Come quella di un altro amico senza nome, anche lui arrivato da un Paese lontano, dal Pakistan. Aveva cominciato a vivere all’Arsenale, ma i miei amici si accorsero presto che c’era qualcosa che non andava. Quel ragazzo ogni notte si buttava giù dal letto e cercava di farsi del male. Abbiamo cercato di capire, ma lui parlava solo un dialetto stretto della sua lingua. Impossibile comunicare! Solo grazie ad un altro dei nostri ospiti siamo riusciti a conoscere meglio la sua storia. Il nostro amico senza nome a cinque anni era stato venduto dalla sua famiglia come uno schiavo. Il padrone durante il giorno gli faceva costruire mattoni e di notte lo chiudeva in gabbia. Sì, in gabbia! Come Iqbal Masih, quel ragazzino pakistano di dodici anni diventato il simbolo della lotta contro lo sfruttamento del lavoro minorile e protagonista di un famoso libro. In gabbia! E questo fino a vent’anni, quando il nostro amico era riuscito a scappare e attraverso un viaggio pericolosissimo era arrivato fino a noi. Finalmente a casa! Quando ho conosciuto la sua storia, me lo sono sentito subito come figlio e ho voluto conoscerlo. Ho abbracciato tante persone nella vita, ma quel ragazzo era diverso. Sentivo che ricambiava quell’abbraccio in modo vivo, vero, libero.
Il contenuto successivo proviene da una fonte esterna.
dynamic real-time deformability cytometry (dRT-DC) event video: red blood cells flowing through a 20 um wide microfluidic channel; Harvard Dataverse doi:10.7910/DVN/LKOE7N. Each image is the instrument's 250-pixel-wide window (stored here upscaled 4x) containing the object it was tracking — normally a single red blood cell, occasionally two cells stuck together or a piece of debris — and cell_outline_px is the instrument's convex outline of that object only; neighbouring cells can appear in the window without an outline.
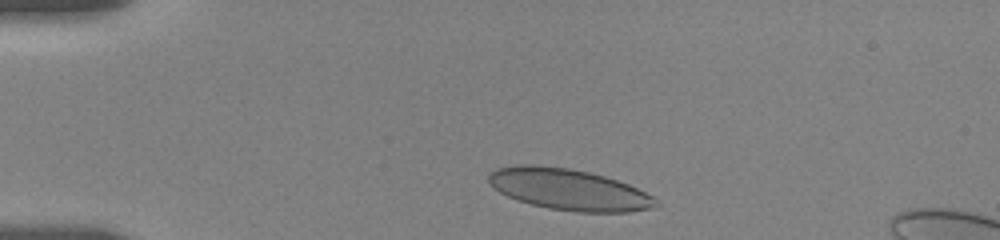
{"species": "human", "species_latin": "Homo sapiens", "temperature_condition": "room temperature", "stored_images_in_passage": 34, "camera_frame_rate_fps": 3000, "um_per_image_px": 0.085, "donor": {"sex": "female"}, "frame": {"image": 1, "passage_image": 2, "time_ms": 0.667, "image_size_px": [1000, 240], "cell_outline_px": [[660, 204], [652, 208], [628, 212], [576, 212], [548, 208], [532, 204], [508, 196], [500, 192], [488, 180], [488, 172], [496, 168], [516, 164], [536, 164], [568, 168], [588, 172], [604, 176], [628, 184], [652, 196]], "centroid_in_image_um": [48.33, 16.09], "position_along_channel_um": 36.7, "area_um2": 40.0}}
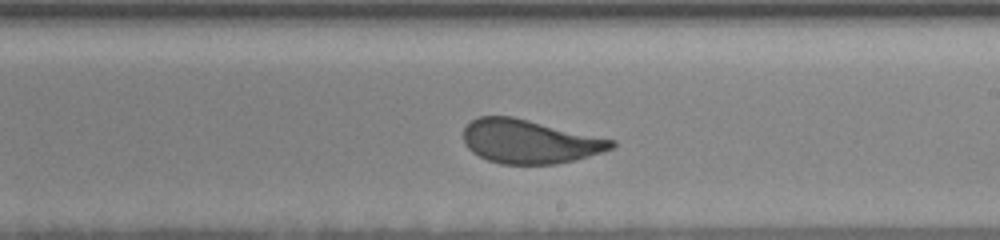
{"frame": {"image": 2, "passage_image": 21, "time_ms": 7.667, "image_size_px": [1000, 240], "cell_outline_px": [[616, 144], [612, 148], [588, 156], [556, 164], [500, 164], [488, 160], [472, 152], [464, 144], [464, 128], [472, 120], [480, 116], [512, 116], [616, 140]], "centroid_in_image_um": [44.99, 12.02], "position_along_channel_um": 244.0, "area_um2": 37.57}}
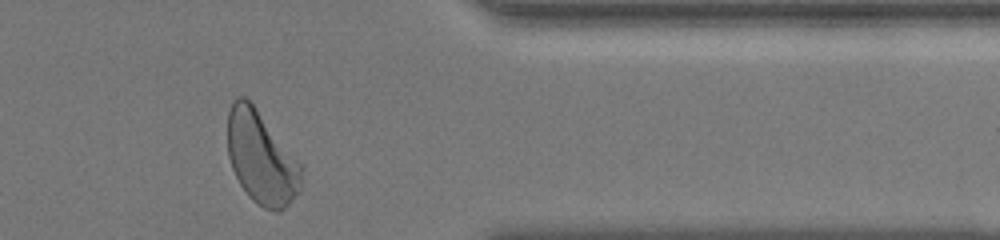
{"frame": {"image": 3, "passage_image": 33, "time_ms": 12.0, "image_size_px": [1000, 240], "cell_outline_px": [[304, 168], [300, 192], [280, 212], [276, 212], [264, 208], [252, 200], [248, 196], [240, 184], [232, 168], [228, 156], [228, 112], [232, 100], [236, 96], [244, 96], [256, 108]], "centroid_in_image_um": [22.22, 13.44], "position_along_channel_um": 389.2, "area_um2": 39.82}, "authors_computed_cell_mechanics": {"area_um2": 39.1595, "velocity_mm_per_s": 3.624, "shape_relaxation_time_tau1_ms": 3.4948, "shape_relaxation_time_tau2_ms": null, "deformation_change_tau1": 0.1223, "deformation_change_tau2": null}}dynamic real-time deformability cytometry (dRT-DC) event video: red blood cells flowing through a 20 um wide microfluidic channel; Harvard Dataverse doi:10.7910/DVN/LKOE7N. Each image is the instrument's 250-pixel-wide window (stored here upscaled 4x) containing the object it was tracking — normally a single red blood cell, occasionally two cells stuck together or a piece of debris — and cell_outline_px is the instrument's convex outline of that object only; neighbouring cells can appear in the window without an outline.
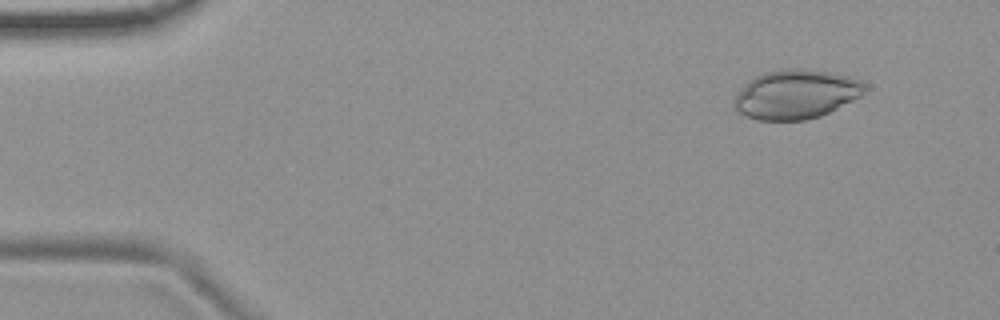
{"species": "common noctule bat (a hibernating species)", "species_latin": "Nyctalus noctula", "temperature_condition": "room temperature", "stored_images_in_passage": 4, "camera_frame_rate_fps": 3000, "um_per_image_px": 0.085, "animal": {"sex": "female", "body_mass_g": 19.9}, "frame": {"image": 1, "passage_image": 1, "time_ms": 0.0, "image_size_px": [1000, 320], "cell_outline_px": [[864, 88], [860, 96], [820, 116], [808, 120], [756, 120], [732, 108], [732, 100], [744, 84], [756, 76], [764, 72], [784, 68], [800, 68], [828, 72], [848, 76], [860, 80], [864, 84]], "centroid_in_image_um": [67.59, 8.01], "position_along_channel_um": 17.4, "area_um2": 37.22}}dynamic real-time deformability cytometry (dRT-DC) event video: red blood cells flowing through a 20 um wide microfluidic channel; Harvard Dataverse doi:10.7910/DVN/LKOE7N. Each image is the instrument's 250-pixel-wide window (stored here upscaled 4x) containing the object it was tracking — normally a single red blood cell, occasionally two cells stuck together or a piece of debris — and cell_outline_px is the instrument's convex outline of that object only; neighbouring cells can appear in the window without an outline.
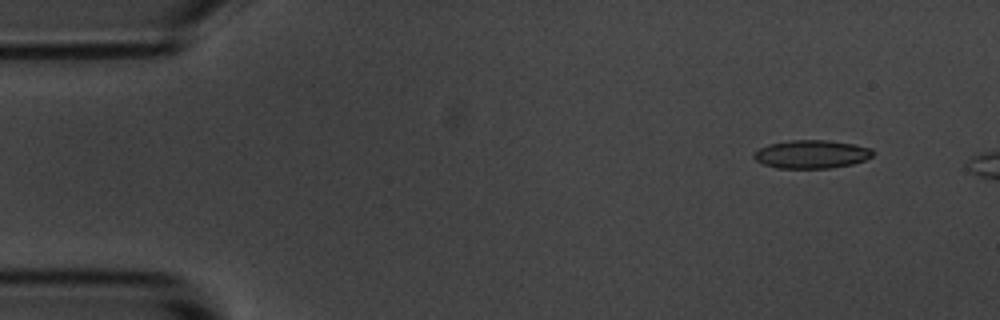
{"species": "common noctule bat (a hibernating species)", "species_latin": "Nyctalus noctula", "temperature_condition": "room temperature", "stored_images_in_passage": 3, "camera_frame_rate_fps": 3000, "um_per_image_px": 0.085, "animal": {"sex": "male", "body_mass_g": 20.1, "forearm_length_mm": 53.5}, "frame": {"image": 1, "passage_image": 1, "time_ms": 0.0, "image_size_px": [1000, 320], "cell_outline_px": [[872, 156], [864, 160], [852, 164], [828, 168], [776, 168], [764, 164], [756, 160], [752, 156], [760, 148], [768, 144], [792, 140], [828, 140], [852, 144], [872, 148]], "centroid_in_image_um": [68.97, 13.11], "position_along_channel_um": 16.0, "area_um2": 19.42}}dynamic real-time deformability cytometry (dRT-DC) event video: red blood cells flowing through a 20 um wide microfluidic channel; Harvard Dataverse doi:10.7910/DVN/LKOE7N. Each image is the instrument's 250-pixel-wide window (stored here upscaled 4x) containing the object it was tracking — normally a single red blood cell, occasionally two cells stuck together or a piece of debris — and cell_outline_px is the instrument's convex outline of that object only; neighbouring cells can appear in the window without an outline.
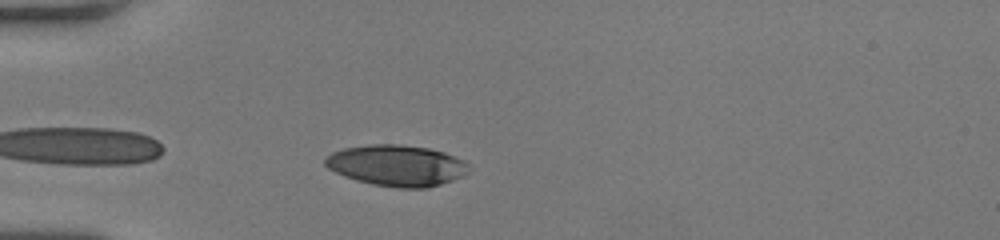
{"species": "human", "species_latin": "Homo sapiens", "temperature_condition": "room temperature", "stored_images_in_passage": 29, "camera_frame_rate_fps": 3000, "um_per_image_px": 0.085, "donor": {"sex": "female"}, "frame": {"image": 1, "passage_image": 2, "time_ms": 0.333, "image_size_px": [1000, 240], "cell_outline_px": [[468, 172], [452, 180], [428, 188], [396, 188], [372, 184], [356, 180], [344, 176], [328, 168], [324, 164], [324, 160], [332, 152], [344, 148], [368, 144], [400, 144], [428, 148], [444, 152], [464, 160], [468, 164]], "centroid_in_image_um": [33.71, 14.06], "position_along_channel_um": 51.3, "area_um2": 34.39}}
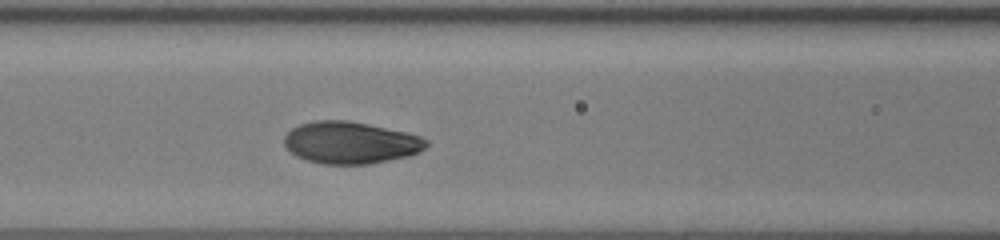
{"frame": {"image": 2, "passage_image": 10, "time_ms": 3.0, "image_size_px": [1000, 240], "cell_outline_px": [[428, 144], [420, 152], [408, 156], [368, 164], [324, 164], [308, 160], [296, 156], [284, 144], [284, 136], [292, 128], [300, 124], [316, 120], [348, 120], [368, 124], [404, 132], [420, 136], [428, 140]], "centroid_in_image_um": [29.79, 12.12], "position_along_channel_um": 136.8, "area_um2": 34.56}}
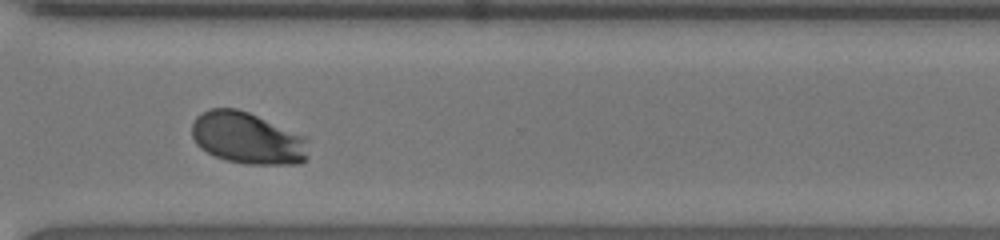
{"frame": {"image": 3, "passage_image": 26, "time_ms": 8.333, "image_size_px": [1000, 240], "cell_outline_px": [[308, 156], [300, 164], [244, 164], [224, 160], [200, 148], [196, 144], [192, 136], [192, 124], [196, 116], [212, 108], [236, 108], [248, 112], [308, 136]], "centroid_in_image_um": [21.07, 11.75], "position_along_channel_um": 349.5, "area_um2": 35.55}, "authors_computed_cell_mechanics": {"area_um2": 34.7956, "velocity_mm_per_s": 3.9893, "shape_relaxation_time_tau1_ms": 2.6091, "shape_relaxation_time_tau2_ms": null, "deformation_change_tau1": 0.1594, "deformation_change_tau2": null}}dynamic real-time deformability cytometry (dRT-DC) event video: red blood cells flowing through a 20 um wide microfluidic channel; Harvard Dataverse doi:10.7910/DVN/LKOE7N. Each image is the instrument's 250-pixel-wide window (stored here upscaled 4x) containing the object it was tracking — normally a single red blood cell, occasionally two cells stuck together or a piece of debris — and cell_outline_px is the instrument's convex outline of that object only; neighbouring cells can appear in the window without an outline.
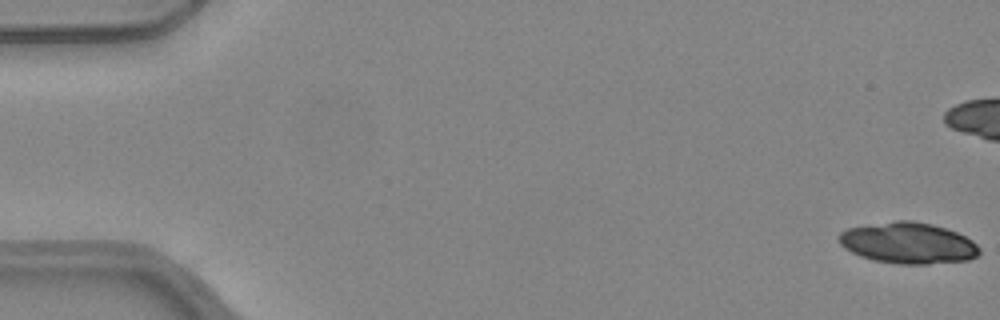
{"species": "common noctule bat (a hibernating species)", "species_latin": "Nyctalus noctula", "temperature_condition": "warm", "stored_images_in_passage": 17, "camera_frame_rate_fps": 3000, "um_per_image_px": 0.085, "animal": {"sex": "female", "body_mass_g": 24.6, "forearm_length_mm": 56.2}, "frame": {"image": 1, "passage_image": 1, "time_ms": 0.0, "image_size_px": [1000, 320], "cell_outline_px": [[980, 252], [976, 256], [968, 260], [928, 264], [900, 264], [872, 260], [860, 256], [844, 248], [840, 244], [836, 236], [840, 232], [848, 228], [868, 224], [896, 220], [912, 220], [932, 224], [956, 232], [972, 240], [980, 248]], "centroid_in_image_um": [77.16, 20.65], "position_along_channel_um": 7.8, "area_um2": 33.87}}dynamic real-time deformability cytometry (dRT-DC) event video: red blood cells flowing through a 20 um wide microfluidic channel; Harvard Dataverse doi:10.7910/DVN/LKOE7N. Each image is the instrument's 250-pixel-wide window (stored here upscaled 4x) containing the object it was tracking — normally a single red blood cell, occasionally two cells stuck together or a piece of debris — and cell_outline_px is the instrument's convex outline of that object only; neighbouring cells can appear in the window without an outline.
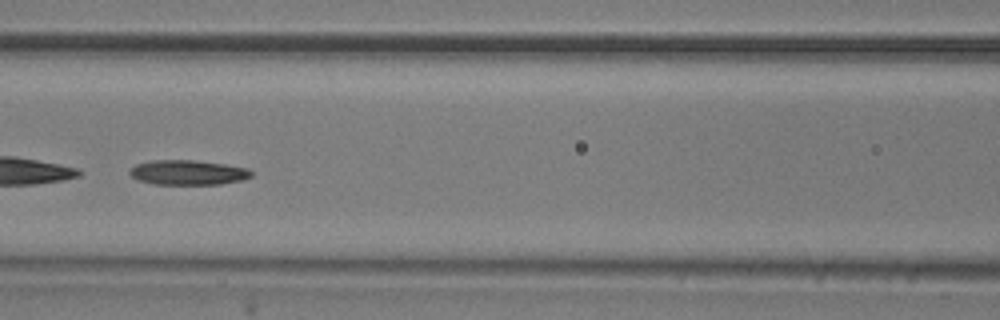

Ho sentito in modo palpabile la sua fiducia in noi, in me. Dico sempre che quando da noi entra un problema, può uscirne un’opportunità, un’occasione per amare ancora di più, per lottare, per non arrendersi al male. È stato difficilissimo, ma con cure adeguate e specialistiche, lentamente, il nostro amico ha cominciato a camminare da solo, a non avere più paura. Lentamente il letto è diventato un luogo sicuro in cui riposare e oggi il mio amico non vuole più farsi del male. Ci incrociamo spesso per le vie dell’Arsenale, lui con il rosario della sua fede, io con il mio. Ci sorridiamo. Un sorriso complice, perché chi ama davvero Dio, ama l’altro. Ama Dio nell’altro.

Nel mio amico e nello sguardo di Mary oggi vedo la pace: la pace che si rialza grazie a chi non smette di credere, di risvegliare la speranza assopita, di riaccenderla negli occhi e nel cuore.

La pace che esiste nonostante tutto, pronta a mostrarsi sempre nuova.